Developers behind offshore wind projects promising tens of billions of pounds of investment in Scotland are at risk of being derailed by measures aimed at keeping power inexpensive for consumers.
A coalition of offshore wind developers, representing around 33GW of planned offshore wind power capacity, has urged the UK Government to immediately rule out zonal pricing and instead adopt “workable” reforms to benefit both consumers and investors.
In a letter to UK prime minister Keir Starmer and Scotland’s First Minister John Swinney MSP, 17 offshore wind developers in Scotland have warned investment could be halted and projects left unviable by the “unmanageable risk” of pricing proposals based on regional energy demand.
The UK Government is currently considering a proposal known as zonal pricing, which would divide the UK into different pricing zones and see consumers face varying electricity costs.
Zonal pricing has emerged as a significant battle line between developers and consumer champions as the UK government mulls its review of electricity market arrangements (REMA) which is due to conclude soon.
Supporters of zonal pricing argue that it would give Scotland some of the cheapest energy prices in Europe. The also believe it could also solve the problem of so called constraint payments, where energy producers are paid to shut down power generation to the grid when it is not needed. UK taxpayers paid £390 million in constraint payments to Scottish wind farm operators in 2024, recent data has showed.
However, industry has warned zonal pricing could in fact lead to higher energy bills for both households and businesses. They argue that even a modest increase in the costs of building renewable projects would negate any potential savings from zonal pricing.
Developers in Scotland are expected to build over 45GW of offshore wind in Scottish waters, largely through the ScotWind leasing rounds and Intog.
Signatories include most of the developers of offshore wind in Scotland including Blue Float Nadara, Copenhagen Infrastructure Partners (CIP), Ocean Winds, Red Rock Rewewables, Scottish Power, SSE and Thistle Wind Partners.
The letter warns the “continued presence of zonal pricing on the table is already stalling investment in the UK amidst fierce global competition, with ripple effects being felt throughout the supply chains that we should be growing”.
Trade body Scottish Renewables, which has also supported the letter, has estimated that each gigawatt of power delivered through offshore wind represents £1bn of investment, with benefits to the UK supply chain expected to deliver tens of thousands of jobs.
Scottish Renewables chief executive Claire Mack said: “As we ramp up the delivery of clean power projects across Scotland, zonal pricing has become a dangerous distraction which risks derailing these vital new developments for energy security. Any theoretical benefits of zonal pricing have not been convincingly demonstrated and would take at least seven years to deliver.

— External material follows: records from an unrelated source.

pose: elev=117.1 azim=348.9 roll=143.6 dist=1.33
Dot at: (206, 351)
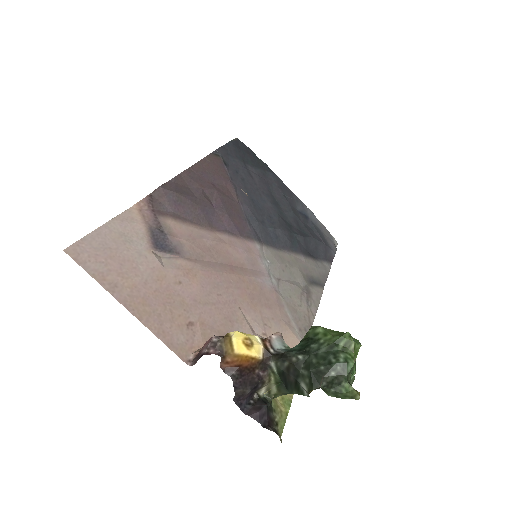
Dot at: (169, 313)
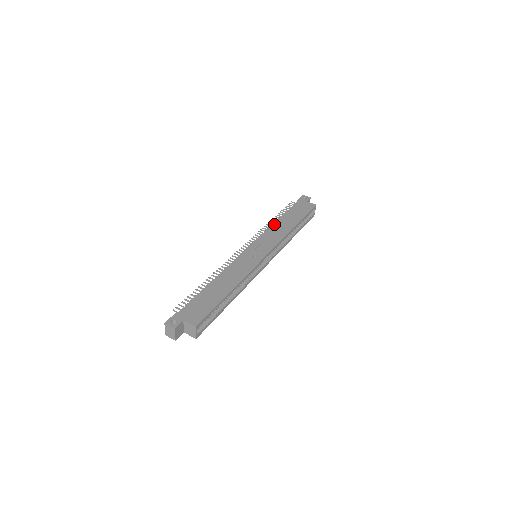
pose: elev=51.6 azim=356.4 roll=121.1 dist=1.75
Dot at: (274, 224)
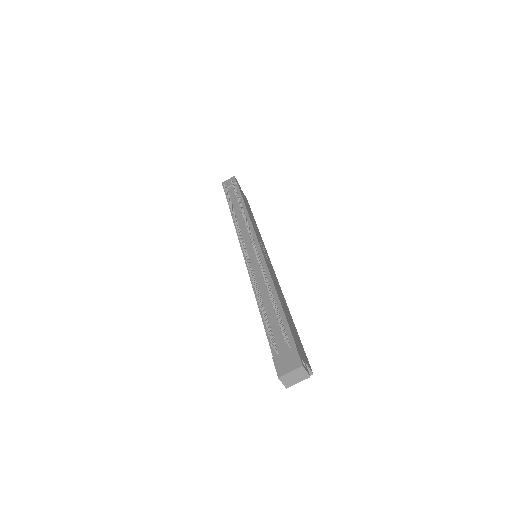
Dot at: occluded
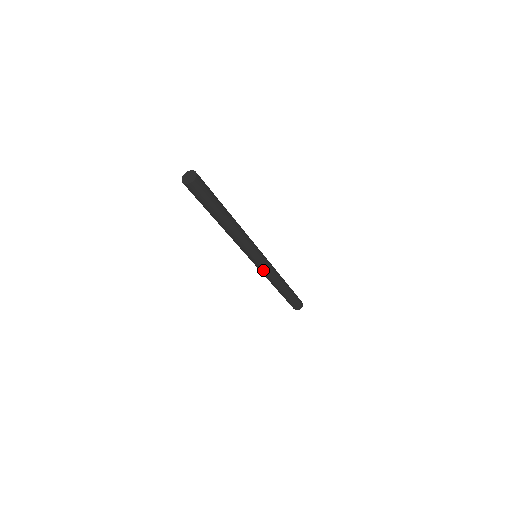
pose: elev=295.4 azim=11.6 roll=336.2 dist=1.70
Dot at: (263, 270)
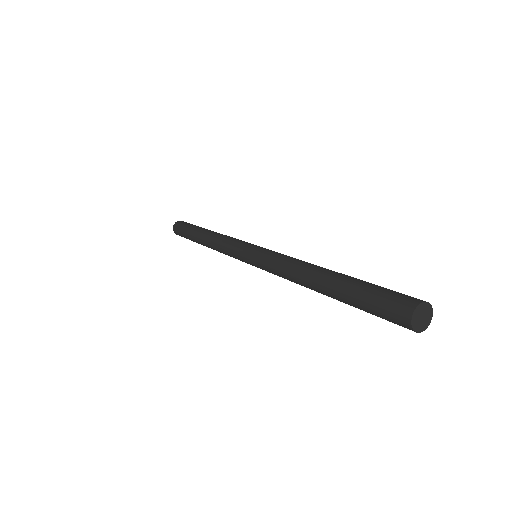
Dot at: occluded
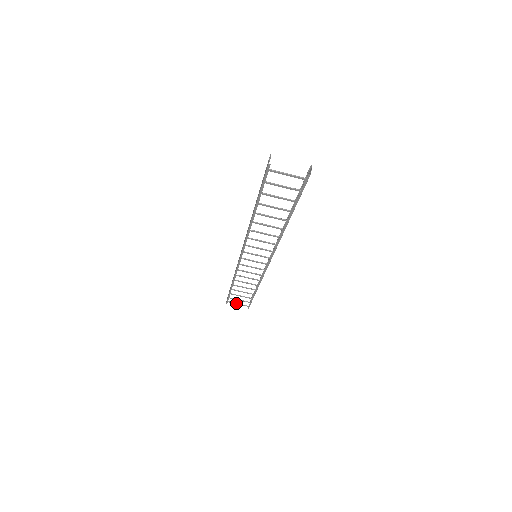
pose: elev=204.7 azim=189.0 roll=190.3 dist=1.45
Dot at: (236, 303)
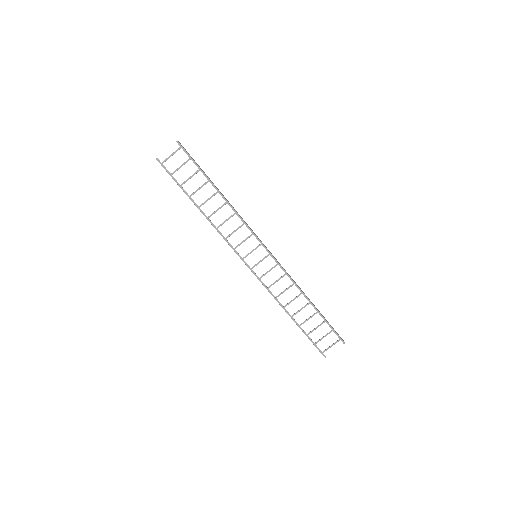
Dot at: (329, 347)
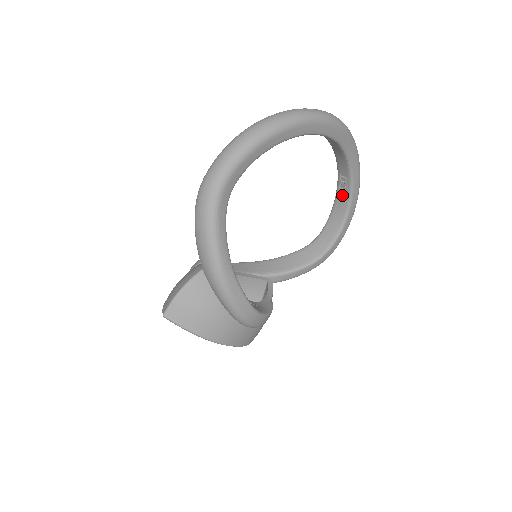
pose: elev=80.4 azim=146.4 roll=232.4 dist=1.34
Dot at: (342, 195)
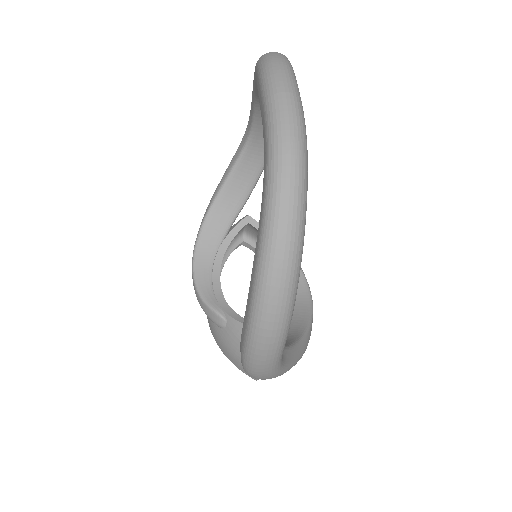
Dot at: occluded
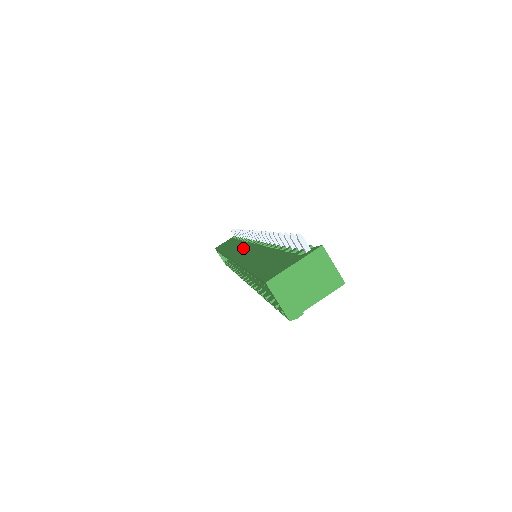
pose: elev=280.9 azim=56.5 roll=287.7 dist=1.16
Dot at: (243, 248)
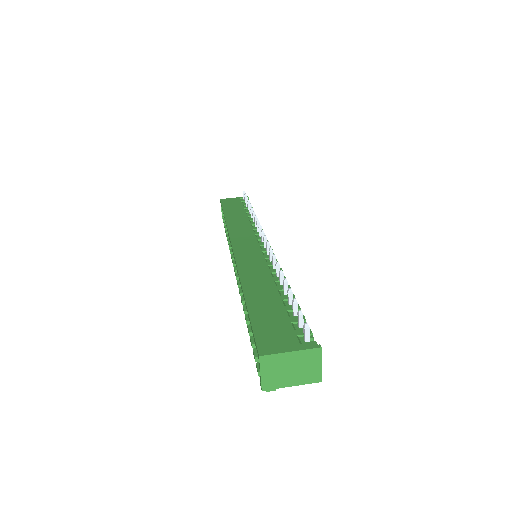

“Scotland has become a key hub for investment in clean energy infrastructure, driving the move towards a sustainable and future-proof electricity system. However, to maintain and accelerate this momentum, it is imperative that these critical projects are safeguarded against the increasingly complex challenges we face in the current economic landscape.
“The renewable energy industry stands ready to support positive reforms which will offer a double win for consumers and industry, such as modernising unfair transmission charges. These are reforms which require considerable focus from government to deliver but will improve rather than impair industry.
“We urge the UK Government to rule out zonal pricing and commit to workable reforms which ensure industry can deliver the high-value jobs, new supply chains and affordable energy which are crucial for the future prosperity of our country.”